With periodic checkups. There’s a wand hooked up to a pacemaker computer that the veterinarian can wave over your dog’s body, and “it senses what’s happening,” Dr. Rush says. “The computer and the pacemaker talk to each other, and the doctor learns how many times the pacemaker was used, how often the dog’s own heart kicked in, how many times the pacemaker went to a faster rate, whether there was abnormal activity on the part of the pacemaker, and also, the battery life. Based on what is found, the doctor can then reprogram the pacemaker, giving it a faster or slower heart rate each time it triggers. If the battery is starting to fail, it may be possible to reduce the voltage that’s transmitted to the heart muscle — it saves battery life, so the pacemaker lasts longer. It’s all about tweaking things to optimize the function of the pacemaker without compromising the function of the heart, creating the most efficient use of the pacemaker possible.”
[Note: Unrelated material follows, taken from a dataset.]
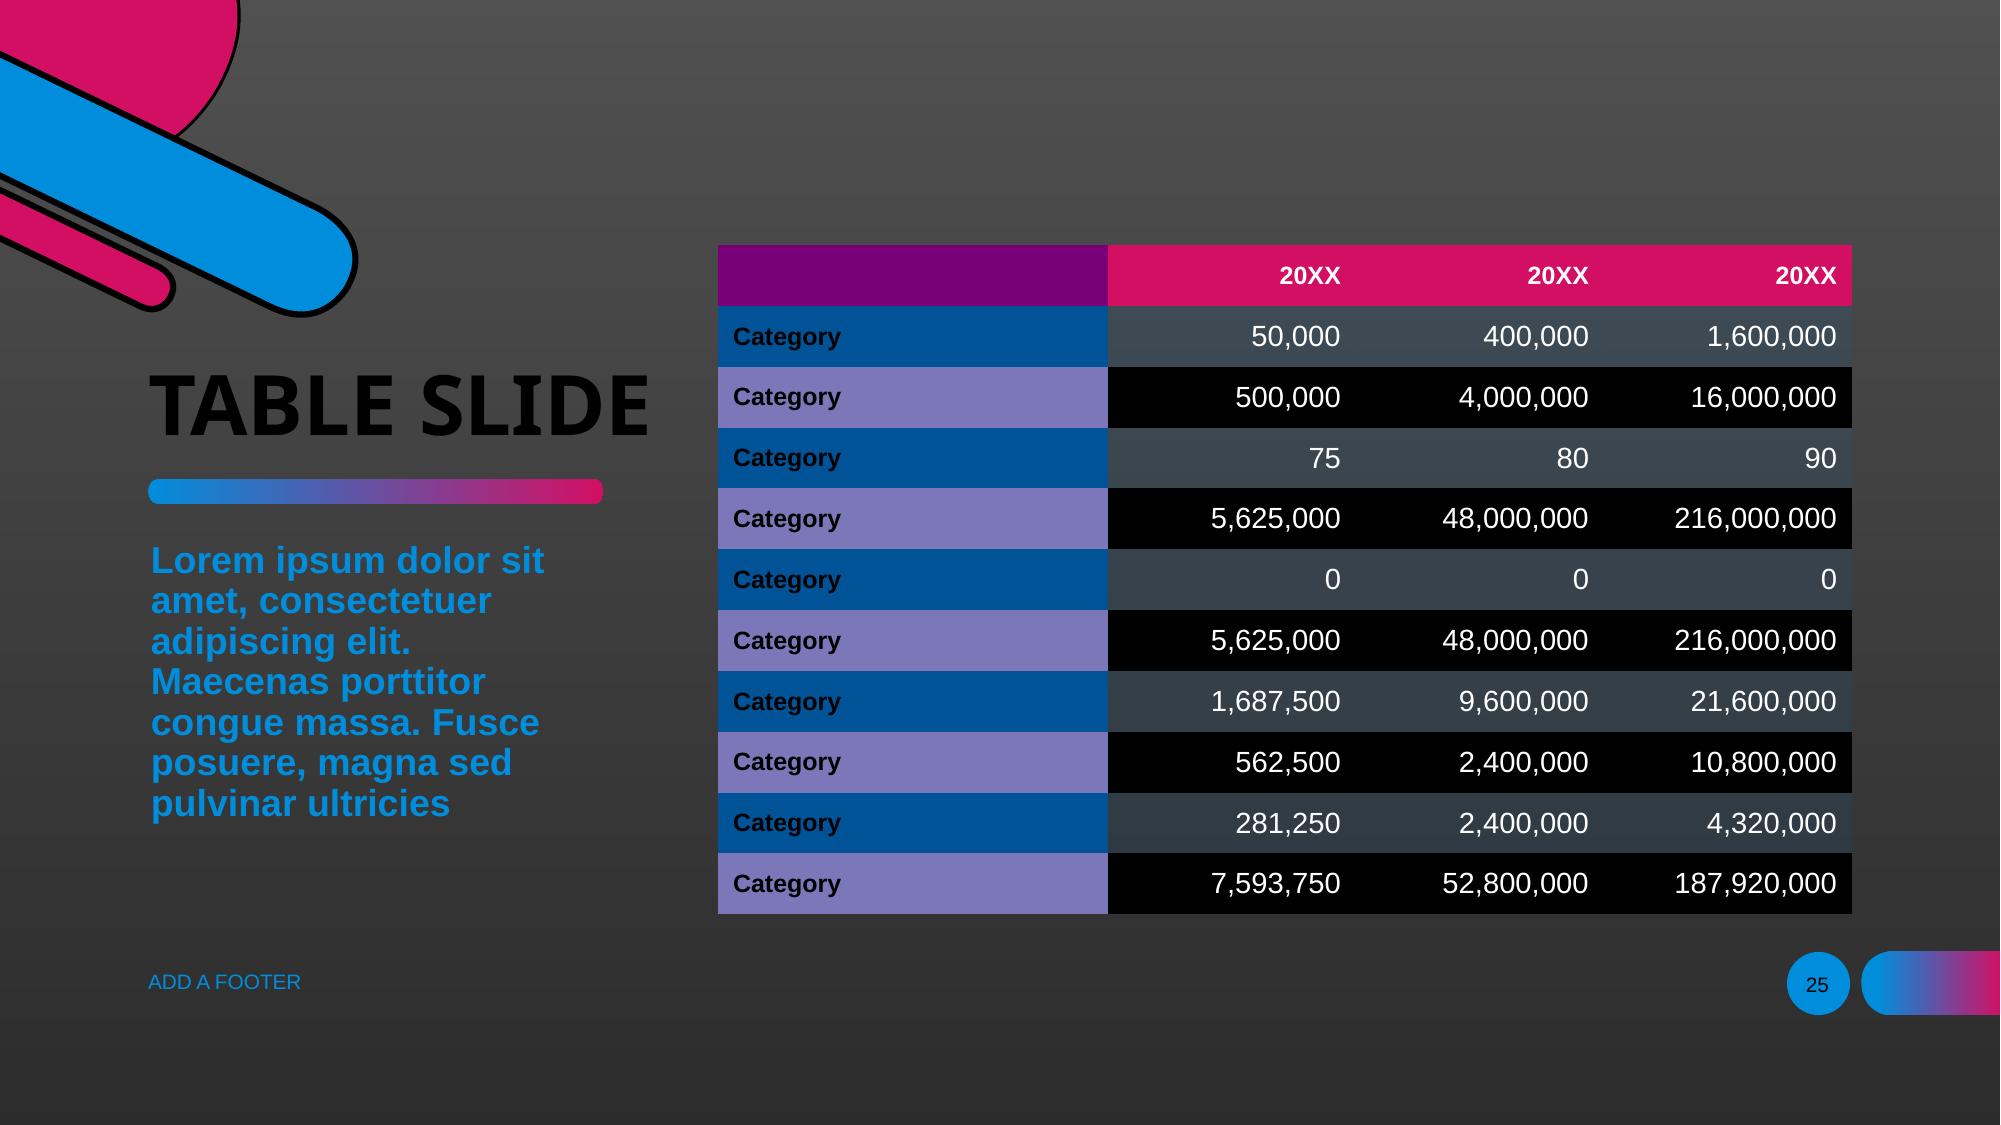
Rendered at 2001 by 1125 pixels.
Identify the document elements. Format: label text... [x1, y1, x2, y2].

To stay on the safe side, “we tell people we should see their dog three months after the procedure and every six months after that in order to “interrogate the pacemaker and maybe reprogram it,” Dr. Rush says. “A handful of people don’t do that. They show up four years later and the battery’s dead, and they have to replace it, when if they had been coming all along, they might have been able to prolong battery life.”
Henry is due for his first recheck this month. Considering that he recently got into a scuffle with a feral cat who dared to make its way into his yard, the Gavins aren’t anticipating any problems.